**DIRECTIONS:** Render every line below as a Markdown table with two columns, No. and Line. Put one line per row in its original order, numbering each row and omitting any blank lines.

Data items:
───

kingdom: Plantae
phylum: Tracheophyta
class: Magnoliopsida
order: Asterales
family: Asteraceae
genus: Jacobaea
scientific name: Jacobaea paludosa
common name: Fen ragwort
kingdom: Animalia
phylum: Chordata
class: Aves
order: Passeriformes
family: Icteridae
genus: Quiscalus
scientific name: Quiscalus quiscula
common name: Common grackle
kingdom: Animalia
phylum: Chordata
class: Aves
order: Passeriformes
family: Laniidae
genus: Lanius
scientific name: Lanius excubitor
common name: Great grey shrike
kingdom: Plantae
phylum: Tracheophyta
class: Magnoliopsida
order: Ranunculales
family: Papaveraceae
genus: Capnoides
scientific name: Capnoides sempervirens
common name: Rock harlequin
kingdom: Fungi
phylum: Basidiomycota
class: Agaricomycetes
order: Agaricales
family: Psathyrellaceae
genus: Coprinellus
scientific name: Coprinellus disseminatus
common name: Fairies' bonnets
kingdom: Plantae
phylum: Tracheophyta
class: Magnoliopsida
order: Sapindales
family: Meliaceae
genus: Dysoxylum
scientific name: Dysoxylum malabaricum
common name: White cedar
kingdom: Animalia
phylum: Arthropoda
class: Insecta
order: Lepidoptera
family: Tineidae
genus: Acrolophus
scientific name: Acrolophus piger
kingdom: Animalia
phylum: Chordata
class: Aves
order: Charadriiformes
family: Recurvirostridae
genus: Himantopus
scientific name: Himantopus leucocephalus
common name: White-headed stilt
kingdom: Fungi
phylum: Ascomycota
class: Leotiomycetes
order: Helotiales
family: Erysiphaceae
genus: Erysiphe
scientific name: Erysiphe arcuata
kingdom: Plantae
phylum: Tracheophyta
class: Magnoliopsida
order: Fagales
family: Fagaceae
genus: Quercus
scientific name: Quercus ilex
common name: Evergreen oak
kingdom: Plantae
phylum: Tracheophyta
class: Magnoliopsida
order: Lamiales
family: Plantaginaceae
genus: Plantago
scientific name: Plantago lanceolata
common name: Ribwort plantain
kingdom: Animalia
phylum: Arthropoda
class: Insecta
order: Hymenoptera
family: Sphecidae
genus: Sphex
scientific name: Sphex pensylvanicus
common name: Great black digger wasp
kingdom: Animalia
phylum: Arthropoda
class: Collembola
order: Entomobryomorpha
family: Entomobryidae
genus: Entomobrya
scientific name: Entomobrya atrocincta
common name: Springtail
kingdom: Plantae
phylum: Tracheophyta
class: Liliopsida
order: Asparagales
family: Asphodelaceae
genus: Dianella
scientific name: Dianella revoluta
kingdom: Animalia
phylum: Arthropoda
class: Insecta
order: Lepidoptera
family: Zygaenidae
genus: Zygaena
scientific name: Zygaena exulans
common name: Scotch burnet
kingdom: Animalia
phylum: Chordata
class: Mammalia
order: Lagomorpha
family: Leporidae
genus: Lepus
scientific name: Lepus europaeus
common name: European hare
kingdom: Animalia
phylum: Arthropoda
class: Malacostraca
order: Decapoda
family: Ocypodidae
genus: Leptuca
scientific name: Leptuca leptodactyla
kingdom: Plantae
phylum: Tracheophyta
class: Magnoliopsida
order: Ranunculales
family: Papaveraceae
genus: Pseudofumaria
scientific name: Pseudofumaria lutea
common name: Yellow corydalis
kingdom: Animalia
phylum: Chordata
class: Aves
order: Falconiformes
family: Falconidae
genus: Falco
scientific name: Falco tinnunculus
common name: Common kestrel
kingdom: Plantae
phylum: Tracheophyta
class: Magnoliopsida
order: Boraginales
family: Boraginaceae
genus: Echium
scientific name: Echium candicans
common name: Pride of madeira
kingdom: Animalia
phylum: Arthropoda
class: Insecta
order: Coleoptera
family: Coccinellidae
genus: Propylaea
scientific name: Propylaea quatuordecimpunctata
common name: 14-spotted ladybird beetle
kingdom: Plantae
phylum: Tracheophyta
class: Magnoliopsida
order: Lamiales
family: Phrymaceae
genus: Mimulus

───

**SOLUTION FOR THIS PROBLEM:**
| No. | Line |
|---|---|
| 1 | kingdom: Plantae |
| 2 | phylum: Tracheophyta |
| 3 | class: Magnoliopsida |
| 4 | order: Asterales |
| 5 | family: Asteraceae |
| 6 | genus: Jacobaea |
| 7 | scientific name: Jacobaea paludosa |
| 8 | common name: Fen ragwort |
| 9 | kingdom: Animalia |
| 10 | phylum: Chordata |
| 11 | class: Aves |
| 12 | order: Passeriformes |
| 13 | family: Icteridae |
| 14 | genus: Quiscalus |
| 15 | scientific name: Quiscalus quiscula |
| 16 | common name: Common grackle |
| 17 | kingdom: Animalia |
| 18 | phylum: Chordata |
| 19 | class: Aves |
| 20 | order: Passeriformes |
| 21 | family: Laniidae |
| 22 | genus: Lanius |
| 23 | scientific name: Lanius excubitor |
| 24 | common name: Great grey shrike |
| 25 | kingdom: Plantae |
| 26 | phylum: Tracheophyta |
| 27 | class: Magnoliopsida |
| 28 | order: Ranunculales |
| 29 | family: Papaveraceae |
| 30 | genus: Capnoides |
| 31 | scientific name: Capnoides sempervirens |
| 32 | common name: Rock harlequin |
| 33 | kingdom: Fungi |
| 34 | phylum: Basidiomycota |
| 35 | class: Agaricomycetes |
| 36 | order: Agaricales |
| 37 | family: Psathyrellaceae |
| 38 | genus: Coprinellus |
| 39 | scientific name: Coprinellus disseminatus |
| 40 | common name: Fairies' bonnets |
| 41 | kingdom: Plantae |
| 42 | phylum: Tracheophyta |
| 43 | class: Magnoliopsida |
| 44 | order: Sapindales |
| 45 | family: Meliaceae |
| 46 | genus: Dysoxylum |
| 47 | scientific name: Dysoxylum malabaricum |
| 48 | common name: White cedar |
| 49 | kingdom: Animalia |
| 50 | phylum: Arthropoda |
| 51 | class: Insecta |
| 52 | order: Lepidoptera |
| 53 | family: Tineidae |
| 54 | genus: Acrolophus |
| 55 | scientific name: Acrolophus piger |
| 56 | kingdom: Animalia |
| 57 | phylum: Chordata |
| 58 | class: Aves |
| 59 | order: Charadriiformes |
| 60 | family: Recurvirostridae |
| 61 | genus: Himantopus |
| 62 | scientific name: Himantopus leucocephalus |
| 63 | common name: White-headed stilt |
| 64 | kingdom: Fungi |
| 65 | phylum: Ascomycota |
| 66 | class: Leotiomycetes |
| 67 | order: Helotiales |
| 68 | family: Erysiphaceae |
| 69 | genus: Erysiphe |
| 70 | scientific name: Erysiphe arcuata |
| 71 | kingdom: Plantae |
| 72 | phylum: Tracheophyta |
| 73 | class: Magnoliopsida |
| 74 | order: Fagales |
| 75 | family: Fagaceae |
| 76 | genus: Quercus |
| 77 | scientific name: Quercus ilex |
| 78 | common name: Evergreen oak |
| 79 | kingdom: Plantae |
| 80 | phylum: Tracheophyta |
| 81 | class: Magnoliopsida |
| 82 | order: Lamiales |
| 83 | family: Plantaginaceae |
| 84 | genus: Plantago |
| 85 | scientific name: Plantago lanceolata |
| 86 | common name: Ribwort plantain |
| 87 | kingdom: Animalia |
| 88 | phylum: Arthropoda |
| 89 | class: Insecta |
| 90 | order: Hymenoptera |
| 91 | family: Sphecidae |
| 92 | genus: Sphex |
| 93 | scientific name: Sphex pensylvanicus |
| 94 | common name: Great black digger wasp |
| 95 | kingdom: Animalia |
| 96 | phylum: Arthropoda |
| 97 | class: Collembola |
| 98 | order: Entomobryomorpha |
| 99 | family: Entomobryidae |
| 100 | genus: Entomobrya |
| 101 | scientific name: Entomobrya atrocincta |
| 102 | common name: Springtail |
| 103 | kingdom: Plantae |
| 104 | phylum: Tracheophyta |
| 105 | class: Liliopsida |
| 106 | order: Asparagales |
| 107 | family: Asphodelaceae |
| 108 | genus: Dianella |
| 109 | scientific name: Dianella revoluta |
| 110 | kingdom: Animalia |
| 111 | phylum: Arthropoda |
| 112 | class: Insecta |
| 113 | order: Lepidoptera |
| 114 | family: Zygaenidae |
| 115 | genus: Zygaena |
| 116 | scientific name: Zygaena exulans |
| 117 | common name: Scotch burnet |
| 118 | kingdom: Animalia |
| 119 | phylum: Chordata |
| 120 | class: Mammalia |
| 121 | order: Lagomorpha |
| 122 | family: Leporidae |
| 123 | genus: Lepus |
| 124 | scientific name: Lepus europaeus |
| 125 | common name: European hare |
| 126 | kingdom: Animalia |
| 127 | phylum: Arthropoda |
| 128 | class: Malacostraca |
| 129 | order: Decapoda |
| 130 | family: Ocypodidae |
| 131 | genus: Leptuca |
| 132 | scientific name: Leptuca leptodactyla |
| 133 | kingdom: Plantae |
| 134 | phylum: Tracheophyta |
| 135 | class: Magnoliopsida |
| 136 | order: Ranunculales |
| 137 | family: Papaveraceae |
| 138 | genus: Pseudofumaria |
| 139 | scientific name: Pseudofumaria lutea |
| 140 | common name: Yellow corydalis |
| 141 | kingdom: Animalia |
| 142 | phylum: Chordata |
| 143 | class: Aves |
| 144 | order: Falconiformes |
| 145 | family: Falconidae |
| 146 | genus: Falco |
| 147 | scientific name: Falco tinnunculus |
| 148 | common name: Common kestrel |
| 149 | kingdom: Plantae |
| 150 | phylum: Tracheophyta |
| 151 | class: Magnoliopsida |
| 152 | order: Boraginales |
| 153 | family: Boraginaceae |
| 154 | genus: Echium |
| 155 | scientific name: Echium candicans |
| 156 | common name: Pride of madeira |
| 157 | kingdom: Animalia |
| 158 | phylum: Arthropoda |
| 159 | class: Insecta |
| 160 | order: Coleoptera |
| 161 | family: Coccinellidae |
| 162 | genus: Propylaea |
| 163 | scientific name: Propylaea quatuordecimpunctata |
| 164 | common name: 14-spotted ladybird beetle |
| 165 | kingdom: Plantae |
| 166 | phylum: Tracheophyta |
| 167 | class: Magnoliopsida |
| 168 | order: Lamiales |
| 169 | family: Phrymaceae |
| 170 | genus: Mimulus |